LISTED RECORDS:

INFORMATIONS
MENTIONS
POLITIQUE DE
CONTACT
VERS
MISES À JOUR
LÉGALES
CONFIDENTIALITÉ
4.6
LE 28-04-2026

PROBLEM: Can you copy every row above, character for character, keeping the same line breaks and order?

EXERCISE OUTPUT:
INFORMATIONS
MENTIONS
POLITIQUE DE
CONTACT
VERS
MISES À JOUR
LÉGALES
CONFIDENTIALITÉ
4.6
LE 28-04-2026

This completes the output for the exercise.